§ REQUIRED ACTION: Copy out the records below word for word, and leave the pictures out of your copy.

§ Collected data entries:
○ ○ ○

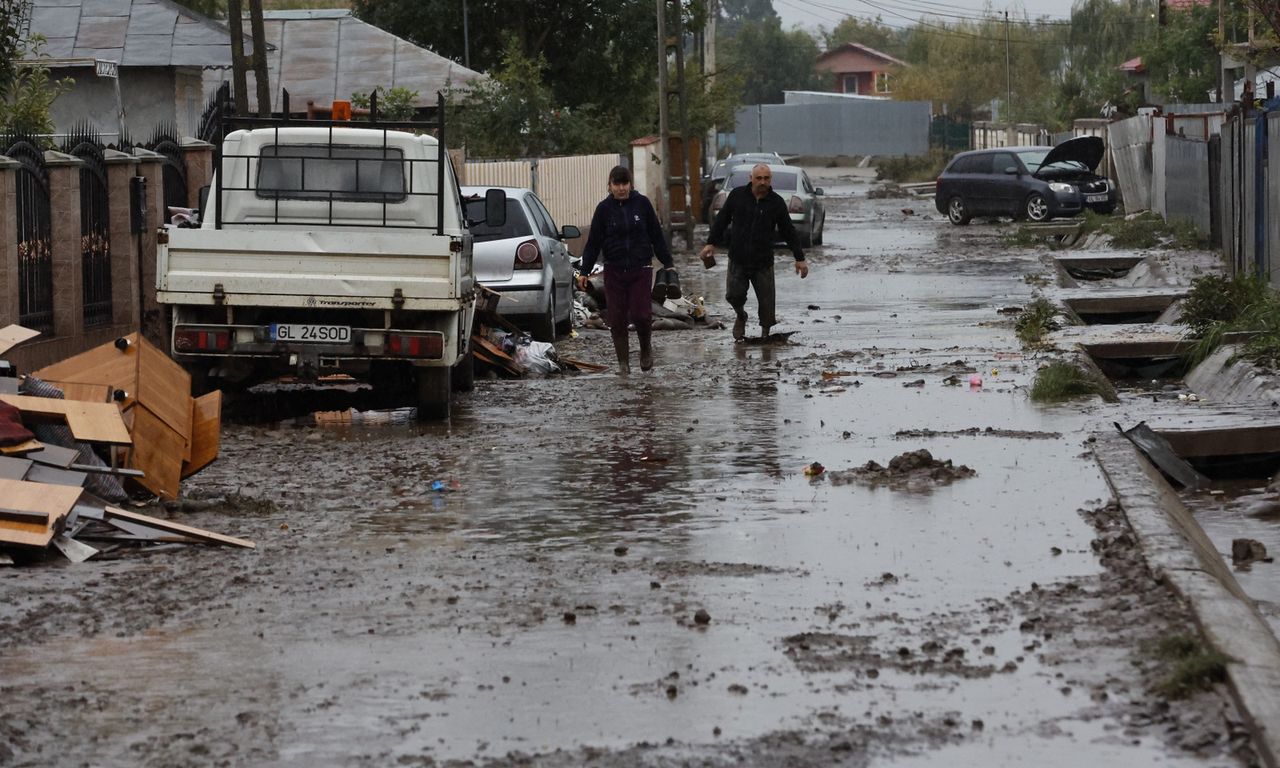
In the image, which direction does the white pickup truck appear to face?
away from the camera

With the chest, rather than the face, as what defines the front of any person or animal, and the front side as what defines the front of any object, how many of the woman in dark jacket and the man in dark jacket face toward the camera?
2

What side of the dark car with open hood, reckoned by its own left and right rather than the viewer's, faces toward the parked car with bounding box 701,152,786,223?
back

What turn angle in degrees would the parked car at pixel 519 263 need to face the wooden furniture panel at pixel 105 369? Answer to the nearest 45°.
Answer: approximately 180°

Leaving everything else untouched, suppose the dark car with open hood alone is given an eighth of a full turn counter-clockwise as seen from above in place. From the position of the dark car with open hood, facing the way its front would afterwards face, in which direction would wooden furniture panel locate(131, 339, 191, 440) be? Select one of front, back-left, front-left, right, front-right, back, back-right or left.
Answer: right

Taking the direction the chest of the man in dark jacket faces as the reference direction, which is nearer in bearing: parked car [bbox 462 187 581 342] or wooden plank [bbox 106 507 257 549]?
the wooden plank

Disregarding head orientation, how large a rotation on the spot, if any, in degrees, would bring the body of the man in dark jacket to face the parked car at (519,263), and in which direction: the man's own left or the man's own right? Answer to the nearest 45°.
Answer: approximately 90° to the man's own right

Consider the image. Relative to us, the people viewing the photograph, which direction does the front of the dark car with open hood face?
facing the viewer and to the right of the viewer

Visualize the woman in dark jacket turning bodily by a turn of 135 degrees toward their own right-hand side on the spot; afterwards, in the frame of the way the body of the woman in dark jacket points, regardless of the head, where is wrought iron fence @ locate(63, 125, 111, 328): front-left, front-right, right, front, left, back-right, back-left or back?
front-left

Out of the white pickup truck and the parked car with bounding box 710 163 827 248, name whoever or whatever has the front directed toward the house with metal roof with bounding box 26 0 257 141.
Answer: the white pickup truck

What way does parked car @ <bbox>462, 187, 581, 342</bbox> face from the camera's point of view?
away from the camera

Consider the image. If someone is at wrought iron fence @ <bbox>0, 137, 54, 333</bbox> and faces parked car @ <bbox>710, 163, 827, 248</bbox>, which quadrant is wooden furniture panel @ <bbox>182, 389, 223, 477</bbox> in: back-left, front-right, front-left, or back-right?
back-right
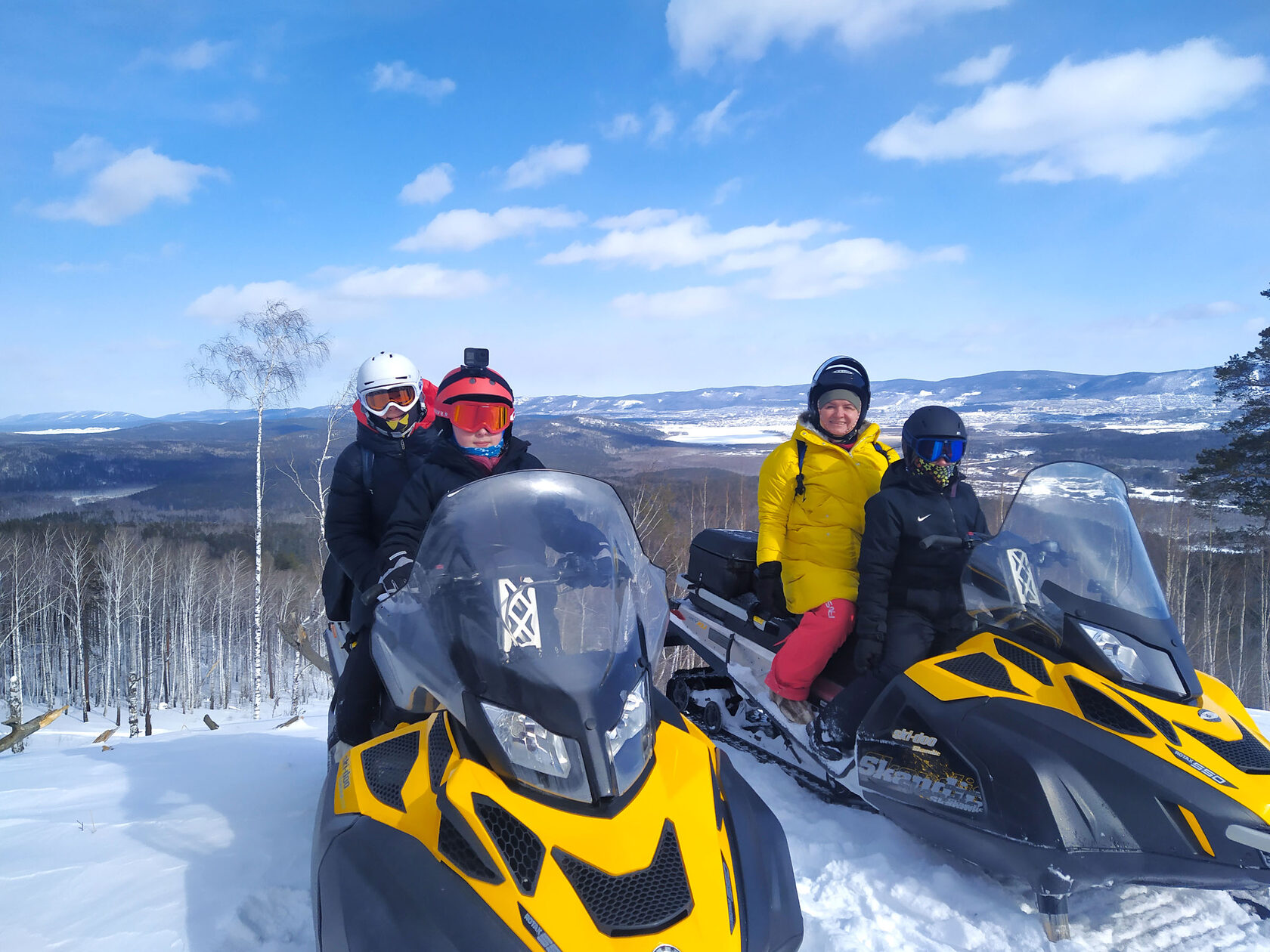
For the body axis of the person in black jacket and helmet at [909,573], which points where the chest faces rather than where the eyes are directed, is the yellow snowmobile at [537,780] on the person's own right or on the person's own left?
on the person's own right

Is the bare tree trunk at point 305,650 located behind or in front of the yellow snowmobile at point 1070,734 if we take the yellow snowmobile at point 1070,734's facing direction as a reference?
behind

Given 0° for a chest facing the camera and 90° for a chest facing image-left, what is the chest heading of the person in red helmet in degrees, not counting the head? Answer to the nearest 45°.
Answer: approximately 0°
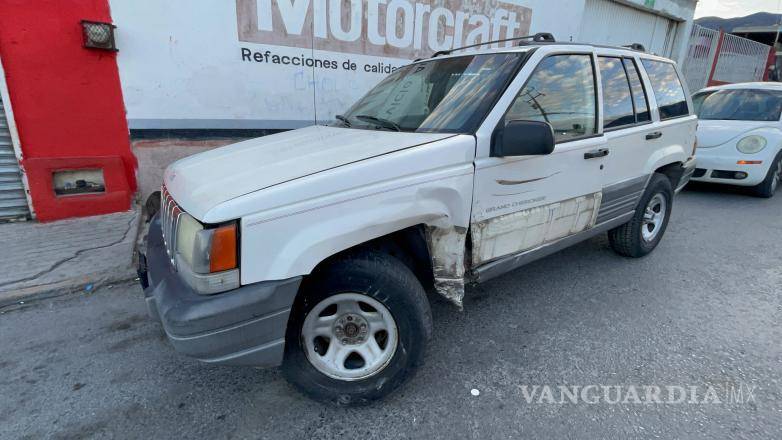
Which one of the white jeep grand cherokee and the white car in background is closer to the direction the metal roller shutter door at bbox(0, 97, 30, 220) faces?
the white jeep grand cherokee

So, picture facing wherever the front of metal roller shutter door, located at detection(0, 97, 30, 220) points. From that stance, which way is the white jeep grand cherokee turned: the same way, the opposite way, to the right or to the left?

○ ○ ○

§ RESULT:
In the image, which direction does the white pickup truck appear to face?
away from the camera

With the chest, rather than the face, as what defines the front of any person or animal, and the front side as what defines the front of any object, how many of the woman in dark jacket and the man in dark jacket face toward the camera?
2

What side of the dark car with open hood, reckoned by its own left and right rather than the viewer's, faces toward the parked car with bounding box 701,152,786,223?
back

What turn angle in degrees would the parked car at pixel 519 263 need to face the wooden furniture panel at pixel 105 369? Answer to the nearest 45°.
Answer: approximately 180°

Leaving everything else untouched, suppose the dark car with open hood alone is given an eighth of a full turn counter-clockwise as seen from above in place. From the position of the dark car with open hood, facing the way its front would afterwards face, in which direction would wooden furniture panel locate(131, 339, 191, 440) be? Select one of front, back-left, front-left, right, front-right, back, back-right or left.
Answer: right

Taking the direction the chest of the man in dark jacket faces as the reference direction, which is nearer in bearing: parked car [bbox 462 187 581 342] or wooden plank [bbox 106 507 257 549]?
the wooden plank

Disregarding head orientation, how large a rotation on the spot, if any, in degrees, would bring the body of the man in dark jacket to face the parked car at (519,263), and in which direction: the man's own left or the man's own right? Answer to the nearest 45°.
Answer: approximately 90° to the man's own right

Consider the image. Relative to us, the people viewing the photograph, which direction does the front of the dark car with open hood face?
facing the viewer and to the right of the viewer

Visualize the woman in dark jacket turning bodily by a turn of 135 degrees toward their own right-hand side on the spot; afterwards, in the frame of the way the body of the woman in dark jacket points, regardless of the head, where is wrought iron fence @ locate(63, 125, 111, 328): front-left, front-right, right, front, left, back-right, back-left or back?
front-left

Out of the white pickup truck and the parked car with bounding box 710 163 827 248, name whoever or whatever has the front directed toward the house with metal roof with bounding box 26 0 257 141.
Answer: the white pickup truck

What way does parked car @ <bbox>462, 187, 581, 342</bbox> face from the camera's point of view?
away from the camera

Consider the image. If someone is at wrought iron fence @ <bbox>0, 137, 54, 333</bbox> and faces parked car @ <bbox>710, 163, 827, 248</bbox>, which quadrant is wooden furniture panel @ <bbox>182, 389, 223, 477</bbox> in: back-left, front-right, front-left, or back-right?
back-right
For the body axis of the person in black jacket and helmet at [909,573], which points where the chest faces rather than where the eyes are directed, is the yellow snowmobile at [537,780] on the person's own right or on the person's own left?
on the person's own right

Is the bare tree trunk at point 305,650 located behind or in front of the yellow snowmobile at point 1070,734 if we take the yellow snowmobile at point 1070,734's facing direction as a reference?
behind

Given 0° for a chest facing the camera and 90° for a chest facing image-left, what is the chest heading of the person in red helmet in degrees, not counting the head? Answer to the nearest 45°.
Answer: approximately 0°
Which one of the white jeep grand cherokee and the white car in background is closer to the direction the metal roller shutter door at bbox(0, 97, 30, 220) faces?
the white jeep grand cherokee

So, picture facing wherever the front of metal roller shutter door, located at detection(0, 97, 30, 220) points. From that stance, which way is the white jeep grand cherokee turned: the same way, the opposite way, to the right or to the left?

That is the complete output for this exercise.